USC currently leads the Pac-12 and ranks fourth in the nation in total defense. It leads the Pac-12 in sacks, and its rush defense ranks third in the nation.
"They've been very dominating," Graham said. "Probably the strength of their team right now is they're playing great defense."
Graham also said USC's defense is a little hard to evaluate right now, which is true considering the competition. ASU's up-tempo offense could be the one to break through and expose that defense a bit.
On the other side of the ball, USC has struggled. With new quarterback Cody Kessler yet to find a rhythm, the offense ranks 106th nationally. The passing offense ranks 108th at just 163.5 yards per game.
"We've just got to get out there and pressure," ASU defensive tackle Will Sutton said. "Once we pressure and get to the quarterback, get some hits on him, he'll get rattled."
If that proves true, it'll be bad news for USC receiver Marqise Lee. The Heisman Trophy candidate is already not having the season many expected of him, as he and Kessler have yet to find a consistent connection. Still, the Sun Devils respect Lee's game-changing ability. They have to after last year's game in Los Angeles.
Even in bracket coverage, Lee, whom Graham called the best receiver in the nation, burned the ASU defense for 161 yards and a touchdown on 10 receptions, including one for 80 yards. As dangerous as Lee can be, ASU's defensive backs welcome the challenge.
"I want to be on his side every play, honestly," senior afety Alden Darby said. "Every single play, I want to be where he's at."
Darby said ASU should benefit from the lack of connection between Kessler and Lee thus far.
"He has to run more true routes," Darby said. "He can't just get open and know Matt Barkley's going to see him and throw the ball to him."
But if ASU is to even have the chance to shut down USC's passing attack, it must first shut down the run, which has been a problem the past two weeks.

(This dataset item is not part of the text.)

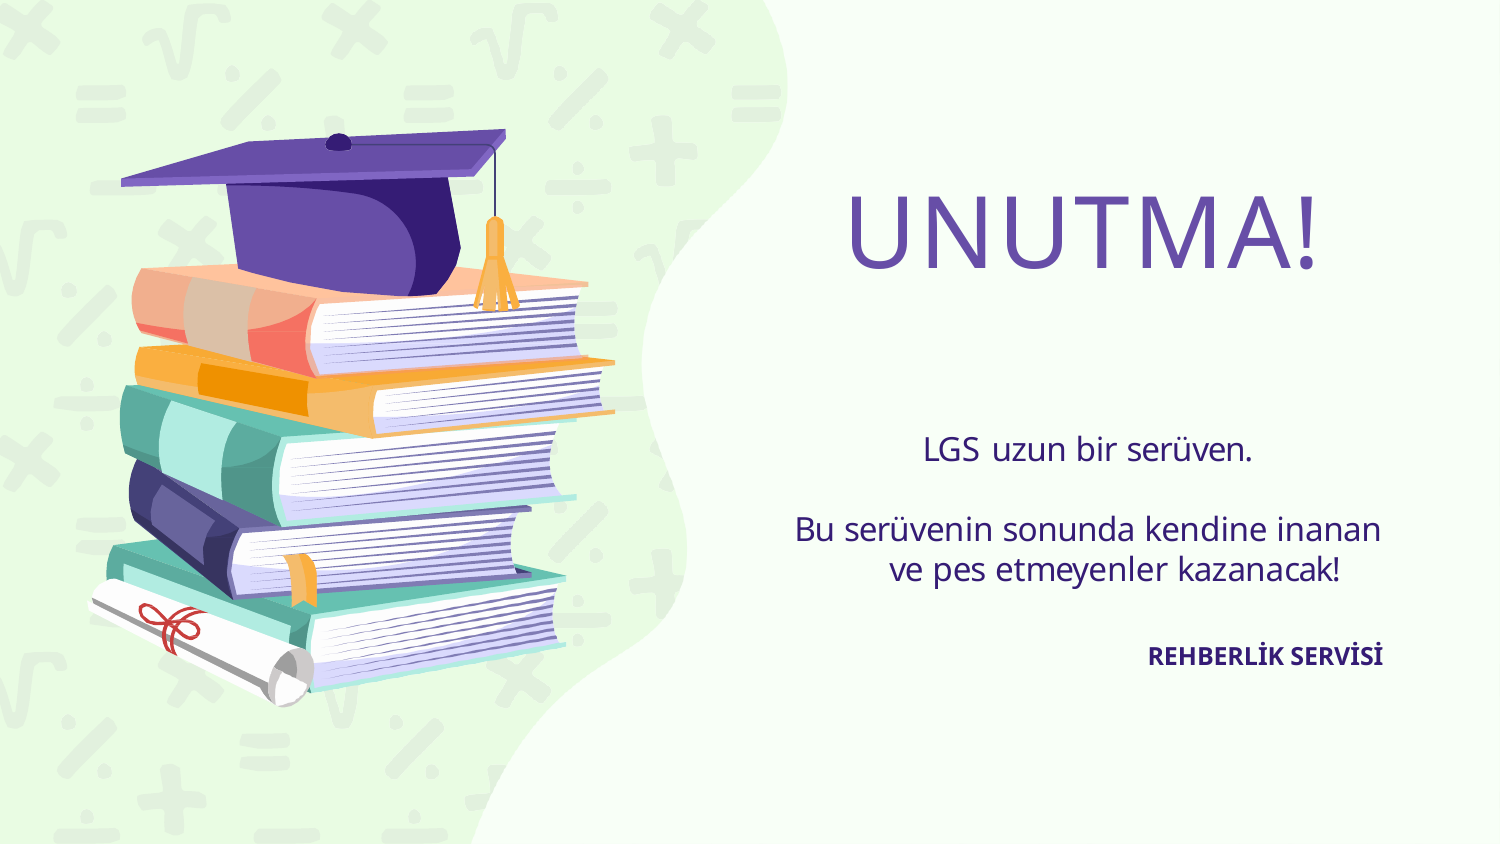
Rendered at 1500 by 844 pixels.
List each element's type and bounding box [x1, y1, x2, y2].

text_box [0, 0, 1500, 844]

ASU allowed 231 rushing yards to Wisconsin and 240 to Stanford. The Sun Devils also allowed 222 yards on the ground to the Trojans in a 38-17 loss last season.

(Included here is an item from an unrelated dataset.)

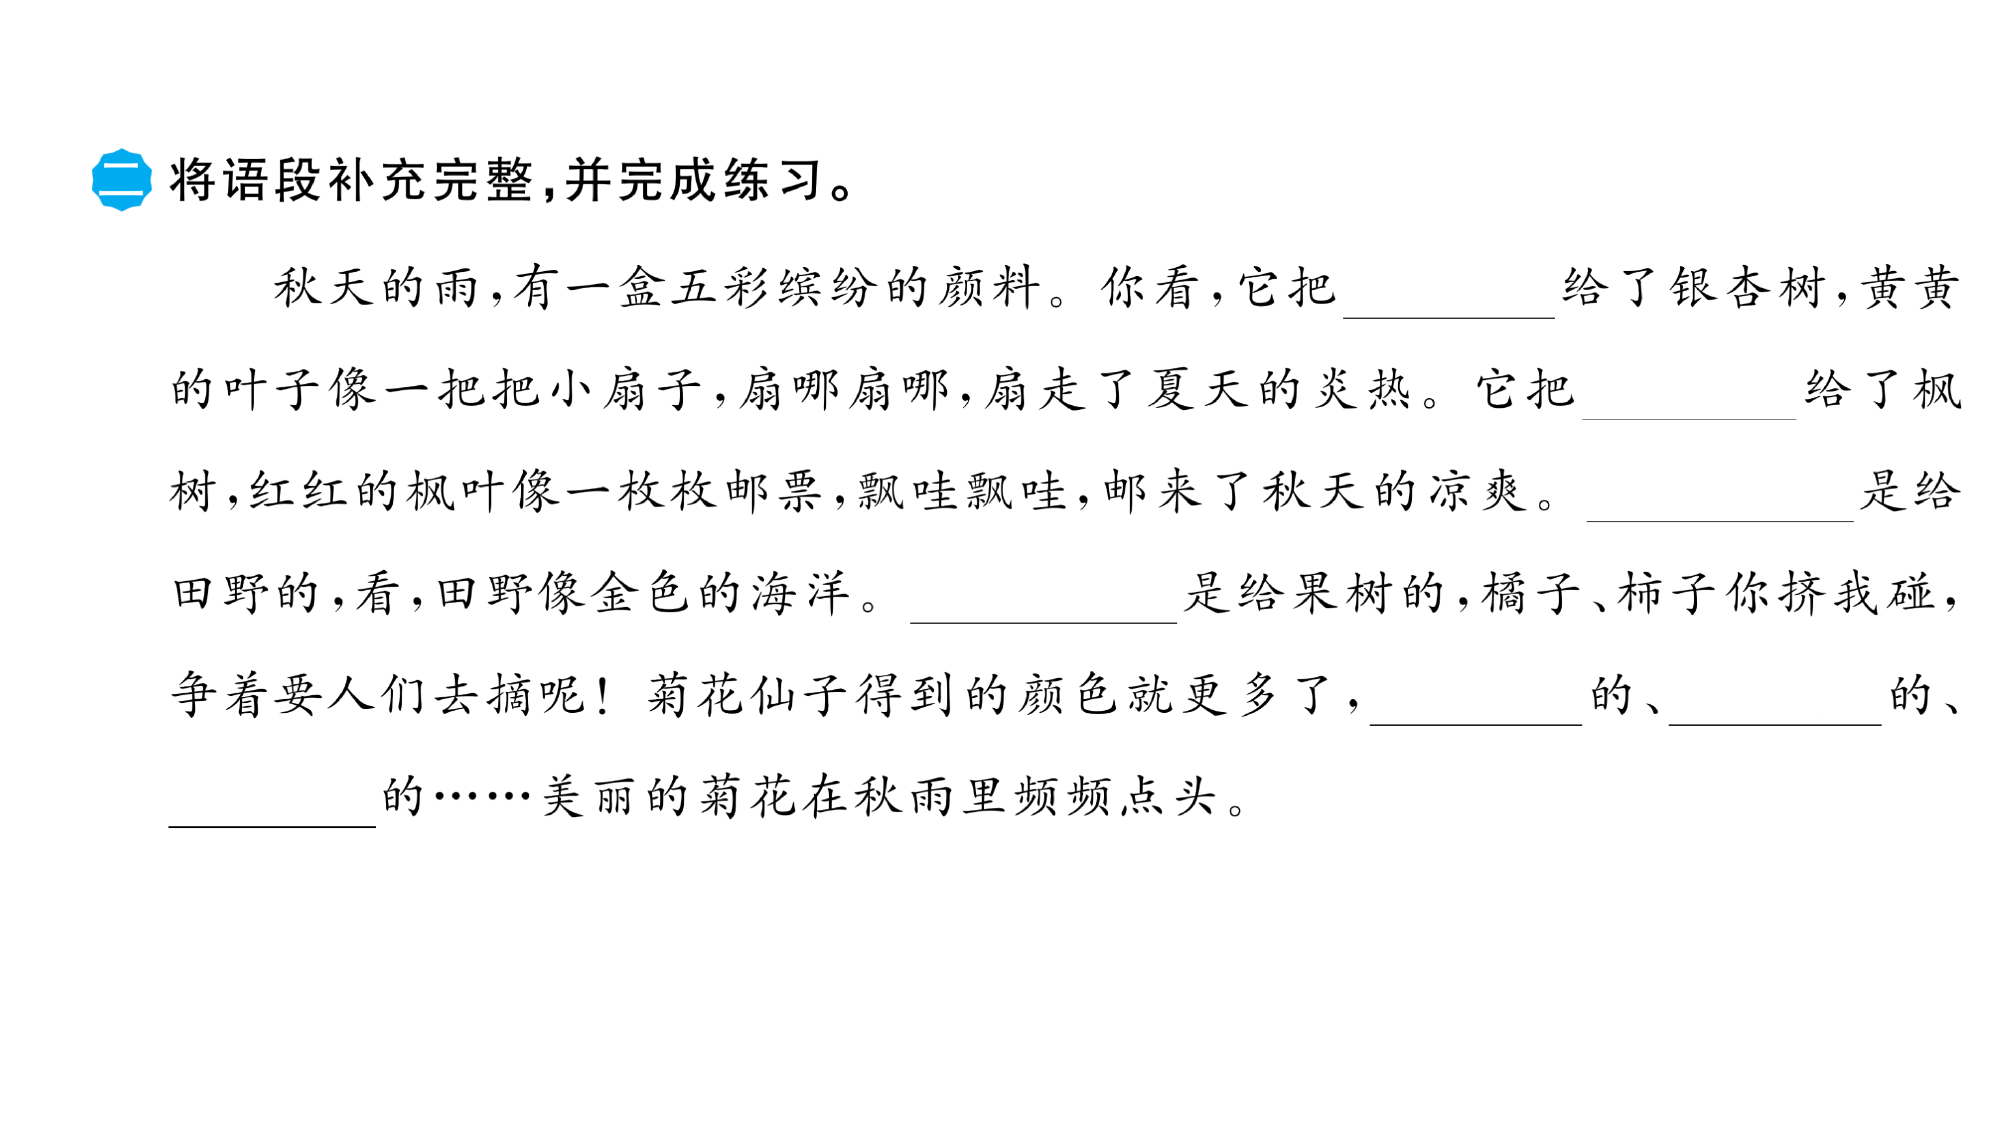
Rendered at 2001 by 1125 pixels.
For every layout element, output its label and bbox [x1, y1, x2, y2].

picture [87, 117, 1979, 857]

"We had a good plan and got a lot of good takeaways from them, but late in the game they were able to run the ball, and that was a difference," Graham recalled. "We have to stop the run. We have to be focused on doing that, and then you've got to contain the pass and make sure you don't give up cheap ones -- that's a challenge."
The challenge will be even tougher with starting defensive tackle Jaxon Hood out due to a hamstring injury. Hood's absence has pushed defensive end Gannon Conway inside and Davon Coleman into the starting lineup in Conway's place.
While many elements of the game seem stacked in ASU's favor, there are other issues to consider. ASU' s special-teams units have been sloppy the past two weeks, particularly against Stanford. The run game has been ineffective thus far, with an average of 108.0 yards per game and just 83.0 the past two.
But for all the criticism ASU taken through three games -- absent running game, disappointing numbers from a talented defensive line, special-teams blunders -- it should be noted that ASU is amid perhaps the toughest four-game stretch in school history. Wisconsin and Stanford have made many teams before ASU look less capable than they truly are.
Saturday's game offers the Sun Devils the chance to quiet critics and start playing like the team many picked to win the Pac-12 South. They will likely need this game to fulfill those predictions.
"We're very candid with our guys that the Pac-12 conference is the most important thing, and then moreover than that the Pac-12 South," Graham said. "It starts with USC. It starts this week."